In an age where Christians are increasingly seen as intolerant, bigoted and out of touch, leading the charge in removing the ghosts of slavery from our public places would be a great step to reconciling with an increasingly hostile, mainstream culture. Or, we can do and say nothing, and reinforce the growing stereotypes. But if Free State of Jones is a hit in theaters, it’s one more sign that saying and doing will be judged harshly by the world around us.

Violence in the Name of God

Matthew McConaughey says he was drawn to the film because Newton Knight “had such a clear identity of what was right and what was wrong. He couldn’t ignore wrong. Newt was a guy that, once his bell was rung, he couldn’t unring it. He would never not right a wrong on behalf of the consequences being too tough.”

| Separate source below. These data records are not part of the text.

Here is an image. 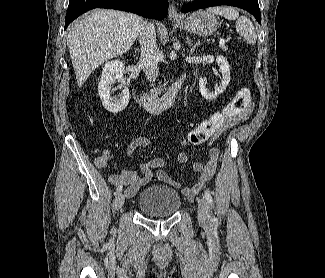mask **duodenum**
I'll return each mask as SVG.
<instances>
[{"label":"duodenum","instance_id":"410a0bca","mask_svg":"<svg viewBox=\"0 0 325 278\" xmlns=\"http://www.w3.org/2000/svg\"><path fill=\"white\" fill-rule=\"evenodd\" d=\"M185 80V75L181 77L171 86L167 93L161 98H152L147 95H140L138 100L146 109L152 113H160L170 108L176 101L177 94Z\"/></svg>","mask_w":325,"mask_h":278}]
</instances>
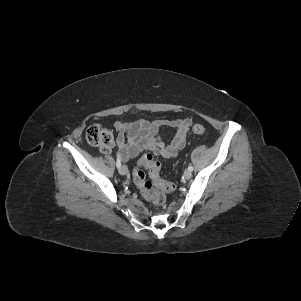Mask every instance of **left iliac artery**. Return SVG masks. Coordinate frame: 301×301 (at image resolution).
<instances>
[{"label":"left iliac artery","instance_id":"44dca946","mask_svg":"<svg viewBox=\"0 0 301 301\" xmlns=\"http://www.w3.org/2000/svg\"><path fill=\"white\" fill-rule=\"evenodd\" d=\"M188 170H189V171H193V167H192V166H189V167H188Z\"/></svg>","mask_w":301,"mask_h":301}]
</instances>
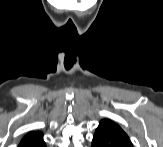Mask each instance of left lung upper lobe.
<instances>
[{
  "label": "left lung upper lobe",
  "instance_id": "obj_1",
  "mask_svg": "<svg viewBox=\"0 0 163 147\" xmlns=\"http://www.w3.org/2000/svg\"><path fill=\"white\" fill-rule=\"evenodd\" d=\"M98 128H109V129L123 131L117 124L107 119L101 120Z\"/></svg>",
  "mask_w": 163,
  "mask_h": 147
}]
</instances>
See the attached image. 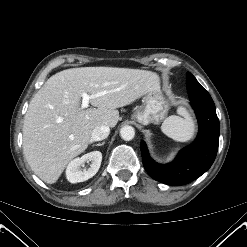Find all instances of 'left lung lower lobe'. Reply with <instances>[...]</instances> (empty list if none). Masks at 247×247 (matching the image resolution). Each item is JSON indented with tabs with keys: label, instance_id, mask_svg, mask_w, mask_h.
Returning a JSON list of instances; mask_svg holds the SVG:
<instances>
[{
	"label": "left lung lower lobe",
	"instance_id": "obj_1",
	"mask_svg": "<svg viewBox=\"0 0 247 247\" xmlns=\"http://www.w3.org/2000/svg\"><path fill=\"white\" fill-rule=\"evenodd\" d=\"M187 89L199 122L196 140L166 165L154 162L145 142H141L145 170L153 179L168 185H184L205 173L213 164L219 145L220 124L211 96L195 77L187 80Z\"/></svg>",
	"mask_w": 247,
	"mask_h": 247
}]
</instances>
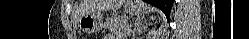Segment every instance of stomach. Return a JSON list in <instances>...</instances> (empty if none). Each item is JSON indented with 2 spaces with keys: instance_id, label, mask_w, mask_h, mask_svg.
<instances>
[{
  "instance_id": "0dacf381",
  "label": "stomach",
  "mask_w": 249,
  "mask_h": 39,
  "mask_svg": "<svg viewBox=\"0 0 249 39\" xmlns=\"http://www.w3.org/2000/svg\"><path fill=\"white\" fill-rule=\"evenodd\" d=\"M125 7L130 14H139L144 9L139 0H127ZM78 25L83 32L88 34L100 31L103 27L101 11L96 10L84 14L79 18Z\"/></svg>"
}]
</instances>
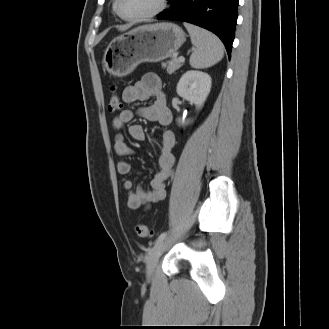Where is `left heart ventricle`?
<instances>
[{
	"label": "left heart ventricle",
	"mask_w": 329,
	"mask_h": 329,
	"mask_svg": "<svg viewBox=\"0 0 329 329\" xmlns=\"http://www.w3.org/2000/svg\"><path fill=\"white\" fill-rule=\"evenodd\" d=\"M159 0H120L119 10L123 16L135 17L153 11Z\"/></svg>",
	"instance_id": "b2bd125f"
}]
</instances>
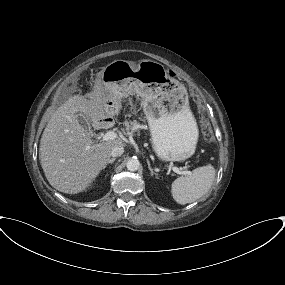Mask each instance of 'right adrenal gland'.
I'll return each mask as SVG.
<instances>
[{
  "mask_svg": "<svg viewBox=\"0 0 285 285\" xmlns=\"http://www.w3.org/2000/svg\"><path fill=\"white\" fill-rule=\"evenodd\" d=\"M115 161V158H111L108 163H110L111 165L113 164V162Z\"/></svg>",
  "mask_w": 285,
  "mask_h": 285,
  "instance_id": "2a0ac1e0",
  "label": "right adrenal gland"
}]
</instances>
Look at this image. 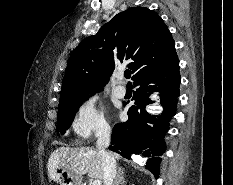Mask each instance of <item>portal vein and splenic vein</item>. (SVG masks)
<instances>
[{
  "label": "portal vein and splenic vein",
  "instance_id": "1",
  "mask_svg": "<svg viewBox=\"0 0 233 185\" xmlns=\"http://www.w3.org/2000/svg\"><path fill=\"white\" fill-rule=\"evenodd\" d=\"M92 185H101V181L100 180H94L93 182H92Z\"/></svg>",
  "mask_w": 233,
  "mask_h": 185
}]
</instances>
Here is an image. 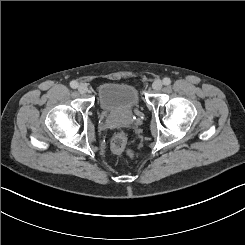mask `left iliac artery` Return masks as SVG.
<instances>
[{"mask_svg": "<svg viewBox=\"0 0 245 245\" xmlns=\"http://www.w3.org/2000/svg\"><path fill=\"white\" fill-rule=\"evenodd\" d=\"M163 84H164V85H170V84H171V79H170V78H167V77L164 78V79H163Z\"/></svg>", "mask_w": 245, "mask_h": 245, "instance_id": "1", "label": "left iliac artery"}]
</instances>
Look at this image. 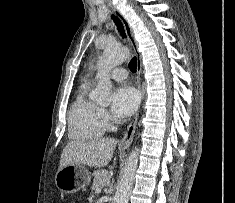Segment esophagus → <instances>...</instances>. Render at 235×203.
<instances>
[{"label":"esophagus","instance_id":"1","mask_svg":"<svg viewBox=\"0 0 235 203\" xmlns=\"http://www.w3.org/2000/svg\"><path fill=\"white\" fill-rule=\"evenodd\" d=\"M112 11L115 14V16L122 22L124 29H125V32H126V35H127L128 39L134 49V52H135V55L137 58V85H138V89L140 91L141 100H142L143 99V90H142V85H141L142 59H141V55L138 51L137 40L135 38L132 27L130 26L128 21L125 19V17L114 7L112 8ZM138 114H139V112L136 113L133 120L129 124L125 135L123 136V138L120 141V145H122V146H130L131 145V143L133 141L136 125H137Z\"/></svg>","mask_w":235,"mask_h":203}]
</instances>
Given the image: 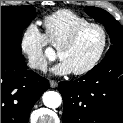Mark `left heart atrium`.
Segmentation results:
<instances>
[{"label": "left heart atrium", "mask_w": 123, "mask_h": 123, "mask_svg": "<svg viewBox=\"0 0 123 123\" xmlns=\"http://www.w3.org/2000/svg\"><path fill=\"white\" fill-rule=\"evenodd\" d=\"M52 72L56 75H66L73 71L66 61L60 59V61L52 68Z\"/></svg>", "instance_id": "obj_1"}]
</instances>
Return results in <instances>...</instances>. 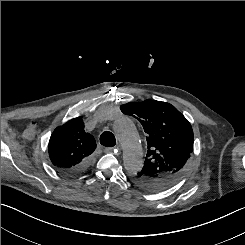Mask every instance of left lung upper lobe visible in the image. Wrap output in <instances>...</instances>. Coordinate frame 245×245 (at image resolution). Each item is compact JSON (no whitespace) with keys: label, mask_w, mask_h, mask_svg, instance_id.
<instances>
[{"label":"left lung upper lobe","mask_w":245,"mask_h":245,"mask_svg":"<svg viewBox=\"0 0 245 245\" xmlns=\"http://www.w3.org/2000/svg\"><path fill=\"white\" fill-rule=\"evenodd\" d=\"M133 116L147 133L148 151L134 182L155 190L161 179H176L193 152L194 135L189 121L171 104L156 100L130 102L120 107Z\"/></svg>","instance_id":"obj_1"}]
</instances>
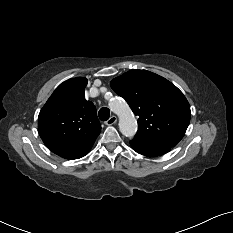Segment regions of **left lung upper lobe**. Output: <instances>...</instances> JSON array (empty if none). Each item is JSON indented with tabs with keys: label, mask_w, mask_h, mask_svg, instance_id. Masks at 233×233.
I'll return each instance as SVG.
<instances>
[{
	"label": "left lung upper lobe",
	"mask_w": 233,
	"mask_h": 233,
	"mask_svg": "<svg viewBox=\"0 0 233 233\" xmlns=\"http://www.w3.org/2000/svg\"><path fill=\"white\" fill-rule=\"evenodd\" d=\"M110 85L139 116L133 141L174 147L183 138L190 122V106L170 81L134 69L113 79Z\"/></svg>",
	"instance_id": "left-lung-upper-lobe-1"
}]
</instances>
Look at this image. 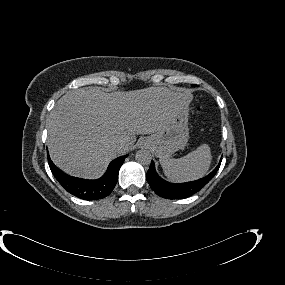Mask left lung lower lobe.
<instances>
[{
  "instance_id": "obj_1",
  "label": "left lung lower lobe",
  "mask_w": 285,
  "mask_h": 285,
  "mask_svg": "<svg viewBox=\"0 0 285 285\" xmlns=\"http://www.w3.org/2000/svg\"><path fill=\"white\" fill-rule=\"evenodd\" d=\"M219 165L206 177L196 181L172 184L161 179L155 171L154 162H151L146 179L155 193L166 199H184L201 190L216 174Z\"/></svg>"
}]
</instances>
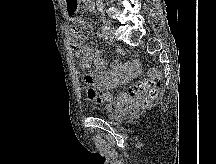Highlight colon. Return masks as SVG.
I'll return each instance as SVG.
<instances>
[{
  "instance_id": "colon-1",
  "label": "colon",
  "mask_w": 216,
  "mask_h": 164,
  "mask_svg": "<svg viewBox=\"0 0 216 164\" xmlns=\"http://www.w3.org/2000/svg\"><path fill=\"white\" fill-rule=\"evenodd\" d=\"M162 83V76L156 68L149 70L148 75L137 80L129 89L115 95L104 93L102 98L109 104L124 105L133 99H138L142 108H149L158 96V90Z\"/></svg>"
}]
</instances>
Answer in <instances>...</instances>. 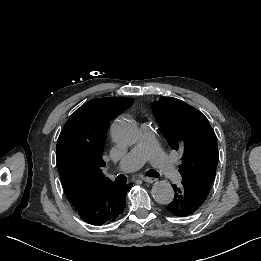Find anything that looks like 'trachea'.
<instances>
[{
  "label": "trachea",
  "instance_id": "3493384b",
  "mask_svg": "<svg viewBox=\"0 0 261 261\" xmlns=\"http://www.w3.org/2000/svg\"><path fill=\"white\" fill-rule=\"evenodd\" d=\"M146 175L153 178H159V173L153 169L148 170ZM115 182L119 184H125L127 182V178L126 176L120 174L116 177Z\"/></svg>",
  "mask_w": 261,
  "mask_h": 261
}]
</instances>
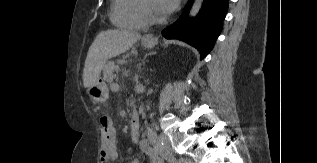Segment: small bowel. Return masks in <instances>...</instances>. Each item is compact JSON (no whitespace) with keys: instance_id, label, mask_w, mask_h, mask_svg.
Listing matches in <instances>:
<instances>
[{"instance_id":"obj_1","label":"small bowel","mask_w":317,"mask_h":163,"mask_svg":"<svg viewBox=\"0 0 317 163\" xmlns=\"http://www.w3.org/2000/svg\"><path fill=\"white\" fill-rule=\"evenodd\" d=\"M100 123L101 149L99 151V159L101 163L115 162L118 158L115 127L107 117H102ZM140 148L148 156L149 163H164L158 153L151 148L148 141H141ZM131 163H141V161L139 158H135Z\"/></svg>"}]
</instances>
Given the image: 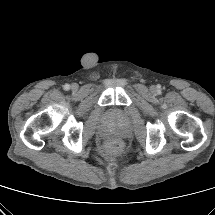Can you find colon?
Returning <instances> with one entry per match:
<instances>
[{
	"label": "colon",
	"instance_id": "obj_1",
	"mask_svg": "<svg viewBox=\"0 0 215 215\" xmlns=\"http://www.w3.org/2000/svg\"><path fill=\"white\" fill-rule=\"evenodd\" d=\"M122 149V145L117 140H112L106 143L105 145V151L109 154H115L120 152Z\"/></svg>",
	"mask_w": 215,
	"mask_h": 215
}]
</instances>
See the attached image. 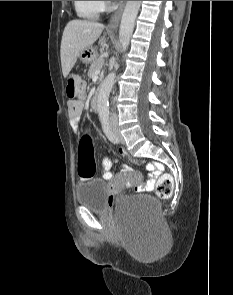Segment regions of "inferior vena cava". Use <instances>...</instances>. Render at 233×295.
Listing matches in <instances>:
<instances>
[{
  "label": "inferior vena cava",
  "mask_w": 233,
  "mask_h": 295,
  "mask_svg": "<svg viewBox=\"0 0 233 295\" xmlns=\"http://www.w3.org/2000/svg\"><path fill=\"white\" fill-rule=\"evenodd\" d=\"M111 115H112L113 118H116V113L115 112H113Z\"/></svg>",
  "instance_id": "obj_1"
}]
</instances>
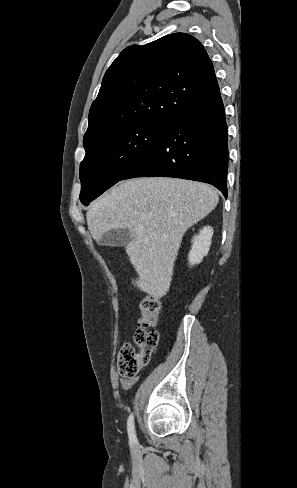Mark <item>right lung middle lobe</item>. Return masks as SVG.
<instances>
[{
	"mask_svg": "<svg viewBox=\"0 0 297 488\" xmlns=\"http://www.w3.org/2000/svg\"><path fill=\"white\" fill-rule=\"evenodd\" d=\"M170 122L147 121L118 129L86 148L80 164L82 204L120 181L149 151Z\"/></svg>",
	"mask_w": 297,
	"mask_h": 488,
	"instance_id": "1",
	"label": "right lung middle lobe"
}]
</instances>
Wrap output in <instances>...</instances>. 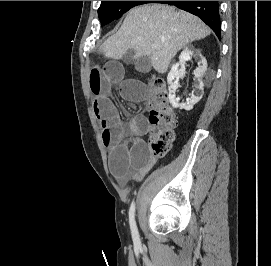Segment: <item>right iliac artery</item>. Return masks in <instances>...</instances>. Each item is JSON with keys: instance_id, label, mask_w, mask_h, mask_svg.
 Instances as JSON below:
<instances>
[{"instance_id": "82829eb1", "label": "right iliac artery", "mask_w": 271, "mask_h": 266, "mask_svg": "<svg viewBox=\"0 0 271 266\" xmlns=\"http://www.w3.org/2000/svg\"><path fill=\"white\" fill-rule=\"evenodd\" d=\"M129 222L134 242H139L138 230L135 222V203L132 202L129 210Z\"/></svg>"}]
</instances>
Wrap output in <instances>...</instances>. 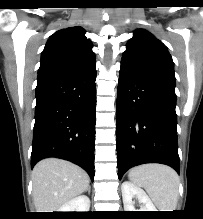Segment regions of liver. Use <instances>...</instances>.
Returning <instances> with one entry per match:
<instances>
[{
	"label": "liver",
	"instance_id": "1",
	"mask_svg": "<svg viewBox=\"0 0 203 219\" xmlns=\"http://www.w3.org/2000/svg\"><path fill=\"white\" fill-rule=\"evenodd\" d=\"M32 181L37 212H58L61 206L87 190L90 178L69 161L46 158L33 168Z\"/></svg>",
	"mask_w": 203,
	"mask_h": 219
}]
</instances>
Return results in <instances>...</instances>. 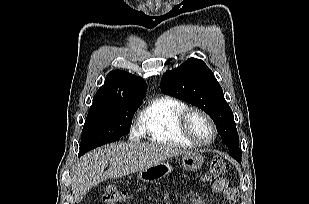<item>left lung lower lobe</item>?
<instances>
[{"label":"left lung lower lobe","instance_id":"obj_1","mask_svg":"<svg viewBox=\"0 0 309 204\" xmlns=\"http://www.w3.org/2000/svg\"><path fill=\"white\" fill-rule=\"evenodd\" d=\"M218 133L221 135V132H220V130H218Z\"/></svg>","mask_w":309,"mask_h":204}]
</instances>
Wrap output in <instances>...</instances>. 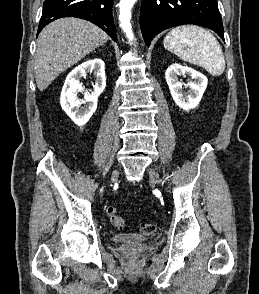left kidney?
<instances>
[{"mask_svg":"<svg viewBox=\"0 0 259 294\" xmlns=\"http://www.w3.org/2000/svg\"><path fill=\"white\" fill-rule=\"evenodd\" d=\"M180 75H190L193 79L188 83L190 90L187 93L183 92V83L178 80ZM165 78L176 105L185 111L198 106L208 84L207 78L200 72L176 63L167 68Z\"/></svg>","mask_w":259,"mask_h":294,"instance_id":"1","label":"left kidney"}]
</instances>
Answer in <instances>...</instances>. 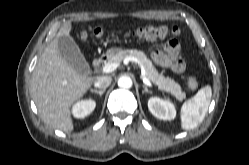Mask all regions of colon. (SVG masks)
Returning a JSON list of instances; mask_svg holds the SVG:
<instances>
[{"instance_id": "obj_1", "label": "colon", "mask_w": 249, "mask_h": 165, "mask_svg": "<svg viewBox=\"0 0 249 165\" xmlns=\"http://www.w3.org/2000/svg\"><path fill=\"white\" fill-rule=\"evenodd\" d=\"M180 32L177 27H168L165 25L160 26H147L143 28H139L137 30L131 31L128 33L130 37H134L140 40H154L157 38H164L169 35H178ZM94 35L96 37H101L103 35L102 31L95 32ZM80 37L85 39L88 37V34L83 32ZM188 86L191 90H195L198 86L197 79L193 76L188 78Z\"/></svg>"}]
</instances>
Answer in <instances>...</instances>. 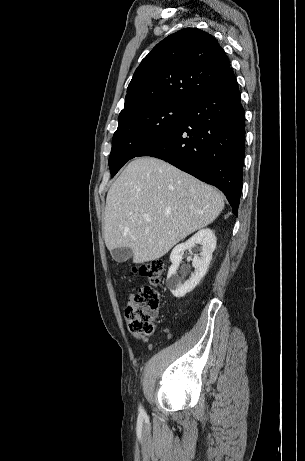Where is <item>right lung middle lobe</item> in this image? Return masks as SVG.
I'll use <instances>...</instances> for the list:
<instances>
[{"instance_id":"1","label":"right lung middle lobe","mask_w":305,"mask_h":461,"mask_svg":"<svg viewBox=\"0 0 305 461\" xmlns=\"http://www.w3.org/2000/svg\"><path fill=\"white\" fill-rule=\"evenodd\" d=\"M189 104L165 102L118 119L109 157L111 177L130 159L174 130L184 119Z\"/></svg>"}]
</instances>
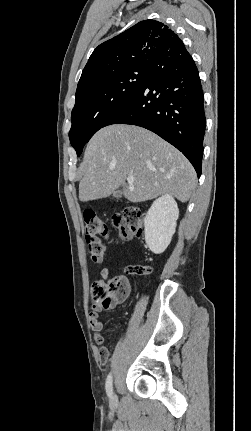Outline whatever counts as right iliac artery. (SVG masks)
Segmentation results:
<instances>
[{
	"instance_id": "1",
	"label": "right iliac artery",
	"mask_w": 251,
	"mask_h": 431,
	"mask_svg": "<svg viewBox=\"0 0 251 431\" xmlns=\"http://www.w3.org/2000/svg\"><path fill=\"white\" fill-rule=\"evenodd\" d=\"M105 387H106L107 395L109 397H111L112 396V392H113V384H112V375L111 374H109L107 376L106 386Z\"/></svg>"
}]
</instances>
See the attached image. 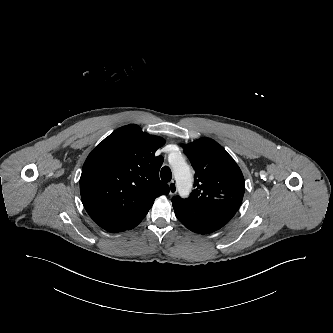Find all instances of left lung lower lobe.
<instances>
[{
	"mask_svg": "<svg viewBox=\"0 0 333 333\" xmlns=\"http://www.w3.org/2000/svg\"><path fill=\"white\" fill-rule=\"evenodd\" d=\"M240 204L236 200H219L204 204L173 203L175 215L189 230L208 234L217 231L235 215Z\"/></svg>",
	"mask_w": 333,
	"mask_h": 333,
	"instance_id": "0a47b994",
	"label": "left lung lower lobe"
}]
</instances>
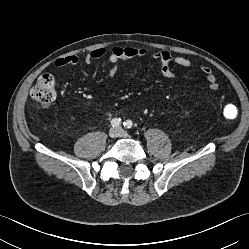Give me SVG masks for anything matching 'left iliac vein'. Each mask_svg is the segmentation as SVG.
<instances>
[{
  "mask_svg": "<svg viewBox=\"0 0 249 249\" xmlns=\"http://www.w3.org/2000/svg\"><path fill=\"white\" fill-rule=\"evenodd\" d=\"M119 130V135L122 137H128V133L122 129H118Z\"/></svg>",
  "mask_w": 249,
  "mask_h": 249,
  "instance_id": "4c4485c4",
  "label": "left iliac vein"
}]
</instances>
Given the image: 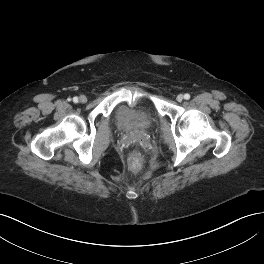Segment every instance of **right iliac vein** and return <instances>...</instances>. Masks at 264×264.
<instances>
[{
	"label": "right iliac vein",
	"mask_w": 264,
	"mask_h": 264,
	"mask_svg": "<svg viewBox=\"0 0 264 264\" xmlns=\"http://www.w3.org/2000/svg\"><path fill=\"white\" fill-rule=\"evenodd\" d=\"M79 102H80V103H86V102H87V97H86L85 95H81V96L79 97Z\"/></svg>",
	"instance_id": "obj_1"
}]
</instances>
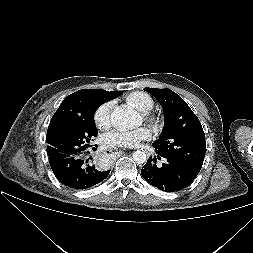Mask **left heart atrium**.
<instances>
[{"mask_svg":"<svg viewBox=\"0 0 253 253\" xmlns=\"http://www.w3.org/2000/svg\"><path fill=\"white\" fill-rule=\"evenodd\" d=\"M151 138L152 132L145 126L133 130L114 129L102 136V144L110 148H131Z\"/></svg>","mask_w":253,"mask_h":253,"instance_id":"obj_1","label":"left heart atrium"}]
</instances>
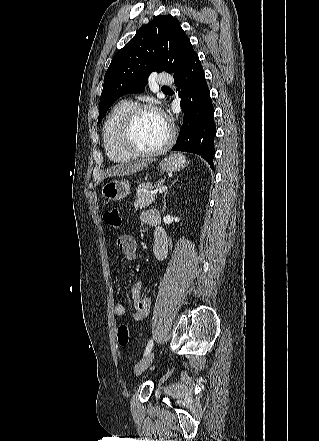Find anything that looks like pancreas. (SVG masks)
<instances>
[{"label": "pancreas", "instance_id": "cf45deb5", "mask_svg": "<svg viewBox=\"0 0 319 441\" xmlns=\"http://www.w3.org/2000/svg\"><path fill=\"white\" fill-rule=\"evenodd\" d=\"M164 184V180L158 181L154 187L160 188ZM153 189V185L150 182L142 183L138 186L136 190V197L134 207L136 210L148 207L150 204L155 202V194L151 192H146L145 190Z\"/></svg>", "mask_w": 319, "mask_h": 441}]
</instances>
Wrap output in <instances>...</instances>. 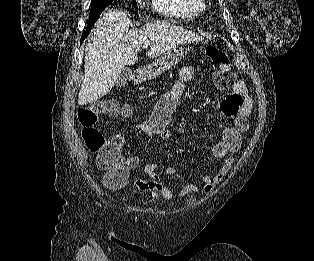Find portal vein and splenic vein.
Here are the masks:
<instances>
[{
    "instance_id": "obj_1",
    "label": "portal vein and splenic vein",
    "mask_w": 314,
    "mask_h": 261,
    "mask_svg": "<svg viewBox=\"0 0 314 261\" xmlns=\"http://www.w3.org/2000/svg\"><path fill=\"white\" fill-rule=\"evenodd\" d=\"M143 49H146L147 47H148V44L147 43H145V44H143Z\"/></svg>"
}]
</instances>
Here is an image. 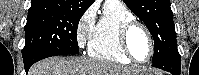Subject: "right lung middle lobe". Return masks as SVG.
<instances>
[{
    "mask_svg": "<svg viewBox=\"0 0 199 75\" xmlns=\"http://www.w3.org/2000/svg\"><path fill=\"white\" fill-rule=\"evenodd\" d=\"M84 11L57 6L28 10L22 55L38 52L41 59L78 54L77 27Z\"/></svg>",
    "mask_w": 199,
    "mask_h": 75,
    "instance_id": "obj_1",
    "label": "right lung middle lobe"
}]
</instances>
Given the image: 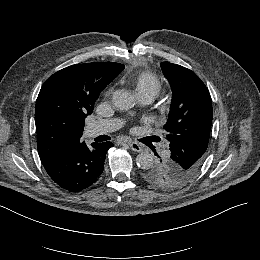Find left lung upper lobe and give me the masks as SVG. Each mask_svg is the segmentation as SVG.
I'll use <instances>...</instances> for the list:
<instances>
[{
  "label": "left lung upper lobe",
  "instance_id": "5c2ea615",
  "mask_svg": "<svg viewBox=\"0 0 260 260\" xmlns=\"http://www.w3.org/2000/svg\"><path fill=\"white\" fill-rule=\"evenodd\" d=\"M172 88V101L164 129L171 155L143 171L144 179L160 188L177 187L202 166L212 124V101L208 89L191 70L161 63Z\"/></svg>",
  "mask_w": 260,
  "mask_h": 260
}]
</instances>
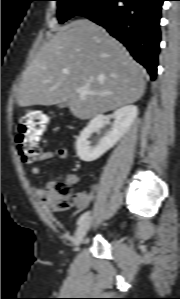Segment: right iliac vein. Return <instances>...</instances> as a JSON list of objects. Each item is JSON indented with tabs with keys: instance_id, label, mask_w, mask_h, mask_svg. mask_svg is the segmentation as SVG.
Returning <instances> with one entry per match:
<instances>
[{
	"instance_id": "63e3f726",
	"label": "right iliac vein",
	"mask_w": 180,
	"mask_h": 299,
	"mask_svg": "<svg viewBox=\"0 0 180 299\" xmlns=\"http://www.w3.org/2000/svg\"><path fill=\"white\" fill-rule=\"evenodd\" d=\"M90 218L83 221L78 228L76 229L74 238H73V245L74 247H78L84 240V237L90 227Z\"/></svg>"
}]
</instances>
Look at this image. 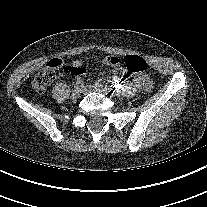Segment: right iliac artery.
<instances>
[{
  "mask_svg": "<svg viewBox=\"0 0 207 207\" xmlns=\"http://www.w3.org/2000/svg\"><path fill=\"white\" fill-rule=\"evenodd\" d=\"M83 85H84V82L79 79L75 84V88H81L83 87Z\"/></svg>",
  "mask_w": 207,
  "mask_h": 207,
  "instance_id": "obj_1",
  "label": "right iliac artery"
}]
</instances>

In the film, once Newt’s “bell is rung” he picks up a rifle. At first, only to defend the property of his neighbors, whose property and children were being taken by force. But as his Robin Hood-like band of impoverished white farmers and runaway slaves grows, Newt starts a war within a war, and employs questionable tactics to accomplish noble ends. And he frequently uses the Bible to explain his actions.

It’s likely to produce a negative reaction with some millennial Christians, many of whom gravitated toward the pacifism of Shane Claiborne as a reaction to the atrocities of the war in Iraq. 

But there’s a major generational difference here.

Today’s Christians can condemn a war they see as unjust from behind the comfort of a keyboard or smartphone, with the actual violence taking place thousands of miles away. 

Newton Knight lived in a world where violence, rape and murder were daily occurrences. A decision not to take up arms against the oppressors was essentially signing off on allowing these things to happen to his (literal) neighbors.

Free State of Jones is an excellent film forces the viewer to take at difficult issues that are both very old and very timely. Although there’s plenty of room for differing opinions in the Christian faith, this film is one more piece of evidence that wherever you land, believers can no longer sit on the sidelines when it comes to issues of race, civil rights and how we interpret our past.